• EXERCISE MATERIAL
----------------
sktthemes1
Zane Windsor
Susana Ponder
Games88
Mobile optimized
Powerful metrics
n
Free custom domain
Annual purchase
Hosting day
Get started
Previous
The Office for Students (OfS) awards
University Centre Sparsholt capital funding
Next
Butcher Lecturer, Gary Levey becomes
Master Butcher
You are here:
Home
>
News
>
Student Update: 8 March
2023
----------------
• PROBLEM TO WORK ON
Your response should consist solely of the lines from the one that holds "Get started" through the end of the listing above, reproduced exactly.

• RESPONSE FOR THIS EXERCISE
Get started
Previous
The Office for Students (OfS) awards
University Centre Sparsholt capital funding
Next
Butcher Lecturer, Gary Levey becomes
Master Butcher
You are here:
Home
>
News
>
Student Update: 8 March
2023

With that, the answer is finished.